Ellen Frank Illumination Arts Foundation is a non-profit organization with the stated goal of enabling the revitalization of the art of illumination.

== Overview ==
The organization aims to enhance understanding of the art and history of illumination among artists and the public, as well as enabling the creation of new work in this historic genre. This involves utilizing a renaissance style Atelier to produce its labor-intensive art works. Under the tutelage of artist Ellen Frank, the Atelier brings together students, artists, scholars, curators, and librarians from all over the world to work on its multi-cultural projects.

== History ==

===Inspiration===

Ellen Frank, an accomplished professor of literature and visual art, was inspired to transform her career from one concerned largely with theory to one engaged fully in praxis after seeing an exhibit by Joseph Beuys which left a marked impression. This transformation saw Frank rediscover the almost entirely unpracticed art of illumination. The ancient art of illumination, which explicitly explores the nexus between the written word and the artistically rendered image, made an ideal artistic home for Frank given her passion for both the visual arts and the written word.

===Beginnings===

Ellen Frank created her first large illumination project with the help of a paid assistant in 2000. This was a piece for original illuminated Hanukkah Illuminated: A Book of Days, which Frank created in collaboration with acclaimed scholar Everett Fox. Studied in Renaissance art, the thought of creating a modern-day collaborative in the style of a Renaissance Atelier came naturally. A prototype of the current Atelier received a founding grant from the New York State Council on the Arts in 2000, prior to the legal formation of EFIAF.
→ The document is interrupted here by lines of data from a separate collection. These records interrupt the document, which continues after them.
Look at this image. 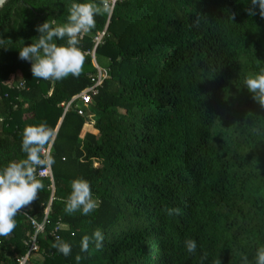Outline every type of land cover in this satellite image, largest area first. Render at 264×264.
<instances>
[{
	"label": "trees",
	"instance_id": "trees-1",
	"mask_svg": "<svg viewBox=\"0 0 264 264\" xmlns=\"http://www.w3.org/2000/svg\"><path fill=\"white\" fill-rule=\"evenodd\" d=\"M84 2L7 0L0 8V38L12 41L0 47V169L25 158L27 126L57 133L53 189L38 176L37 199L0 237V264H19L31 221L42 222L47 207L36 236L41 260L30 255L36 264H77V255L79 264H256L264 247V107L244 82L264 72L259 9L249 16L250 0H117L78 45L79 77H32L19 48L38 37L37 25H63L71 4ZM98 68L106 75L84 114L78 99L64 111ZM76 179L99 201L87 216L64 211ZM173 208L180 214L169 215ZM58 223L57 237L72 246L67 257L52 247ZM98 229L102 249L81 252L82 238Z\"/></svg>",
	"mask_w": 264,
	"mask_h": 264
},
{
	"label": "clouds",
	"instance_id": "clouds-1",
	"mask_svg": "<svg viewBox=\"0 0 264 264\" xmlns=\"http://www.w3.org/2000/svg\"><path fill=\"white\" fill-rule=\"evenodd\" d=\"M7 0H0V8ZM252 7L247 9L249 16L259 15L264 18V0H250ZM115 0H87L84 3H72L67 17V23L56 25L54 20H45L36 26L38 37L31 44L19 48L18 58L31 63L32 77L42 80L59 81L69 75L79 77L84 70L85 54L78 45L81 39L96 27V17L111 15ZM235 14L233 13V16ZM65 45L57 41L65 40ZM23 41H19L22 44ZM12 41L0 38V47L8 48ZM244 86L253 94V99L264 107V72L246 78ZM57 135L56 131L46 124L27 126L22 134L21 150L25 158L9 163L0 169V237L7 238L14 232L17 224L15 217L21 210L37 199L43 188L42 180L38 178V169L50 168L54 163L50 147ZM71 193L65 205L66 214L80 211L89 215L99 207V201L94 199L88 181L76 179L72 181ZM26 214V213H25ZM169 215H179L180 209H168ZM104 236L98 229L91 237L85 235L81 240V252H87L90 244L97 250L102 249ZM189 253L197 251L195 240L185 241ZM52 247L65 257L71 255L72 246L57 237ZM81 256L75 257L77 264ZM206 255L201 256L205 260ZM247 261V257L243 258ZM256 264H264V247L257 250Z\"/></svg>",
	"mask_w": 264,
	"mask_h": 264
},
{
	"label": "built area",
	"instance_id": "built-area-1",
	"mask_svg": "<svg viewBox=\"0 0 264 264\" xmlns=\"http://www.w3.org/2000/svg\"><path fill=\"white\" fill-rule=\"evenodd\" d=\"M117 0H115L116 2ZM104 32H101L99 35L95 36V41L96 44L98 42H100L102 36H103ZM93 51H92V55H93ZM106 75L104 70H101L100 68H98V74L96 79H92L93 84L90 85L88 88H86L84 91H82L81 93H79L78 95H76L75 97H73L70 101L63 103L64 106V111H66L72 101L78 99L81 103L82 106L77 105V113L79 115H83L84 114V109L87 107V105L90 103L91 101V96L96 94L98 91V86L101 84L103 77ZM23 85V83H19L18 87H21ZM51 148V147H50ZM38 176L41 177H47L50 181V187L53 189V174H52V169L50 168H43V169H38ZM21 212H24L23 210H21ZM47 212H48V207L45 209L44 211V217L42 222H36L34 220L31 221L32 225L35 228V232L33 234V236L30 239L29 242V246L27 249V252L25 253L24 256H22L19 259V264H28V261L30 260V255L34 252H36L38 250V244H37V240H36V236L38 233H42L44 230V225L47 222ZM62 226V224L58 223L57 226L54 227V229L51 231V235L54 236L55 238H57V234L56 231Z\"/></svg>",
	"mask_w": 264,
	"mask_h": 264
},
{
	"label": "rangeland",
	"instance_id": "rangeland-1",
	"mask_svg": "<svg viewBox=\"0 0 264 264\" xmlns=\"http://www.w3.org/2000/svg\"><path fill=\"white\" fill-rule=\"evenodd\" d=\"M92 57H93V56H92ZM93 58H94V57H93ZM93 62H95L94 59H93ZM88 127H90V129H91V126H87V128H88ZM32 254H33V253H32ZM32 258H34L35 260L40 261V260H41V255H38L36 252H34V254L32 255ZM34 259H33V260L30 259V260L28 261V264H36L37 261H35Z\"/></svg>",
	"mask_w": 264,
	"mask_h": 264
},
{
	"label": "water",
	"instance_id": "water-1",
	"mask_svg": "<svg viewBox=\"0 0 264 264\" xmlns=\"http://www.w3.org/2000/svg\"><path fill=\"white\" fill-rule=\"evenodd\" d=\"M94 59V58H93ZM30 208H31V204L30 205H28V206H26L24 209H22L23 211H28V210H30Z\"/></svg>",
	"mask_w": 264,
	"mask_h": 264
},
{
	"label": "crops",
	"instance_id": "crops-1",
	"mask_svg": "<svg viewBox=\"0 0 264 264\" xmlns=\"http://www.w3.org/2000/svg\"><path fill=\"white\" fill-rule=\"evenodd\" d=\"M87 129H90V127H88Z\"/></svg>",
	"mask_w": 264,
	"mask_h": 264
}]
</instances>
The Atelier held outreach demonstrations within the Long Island East End communities of New York and trained interns ranging in age from 18 to 65 years over a three-month period. The interns helped to produce two carpet pages—decorated illuminated pages without text, using elaborate designs evoking Eastern carpets—for the manuscript Hanukkah Illuminated: A Book of Days. The success of the collaborative work and the interns’ enthusiasm encouraged the formation of EFIAF to provide support for a more permanent and substantial illumination arts program.

The current Atelier has been functioning under EFIAF since May, 2005 as a 501 (C) (3) non-profit public benefit organization. The same year, the first group of summer interns from Carnegie Mellon University arrived. Since then, more than 17 resident interns, and a number of “day” interns from the community have assisted in the creation of six large, illuminated paintings in the series Cities of Peace for a debut exhibition at the Laurie M. Tisch Gallery of JCC Manhattan. Work on the research, design and execution of each provided a complex introduction to the techniques of illuminated painting as well as a distinctive historic and artistic learning experience.

== Present ==

From the Cities of Peace-Kabul: I Love Her

In the 2000s, the foundation completed a project called Cities of Peace that appeared in New York City at the Cathedral of St. John the Divine. The foundation is also currently working with the National Association of Women and Arts, and the United Nations. The Atelier continues its work with guest and intern artists from around the world. The foundation holds exhibitions and presents workshops, lectures, symposia and seminars on the art of illumination, the Atelier project and on art as a tool for global understanding.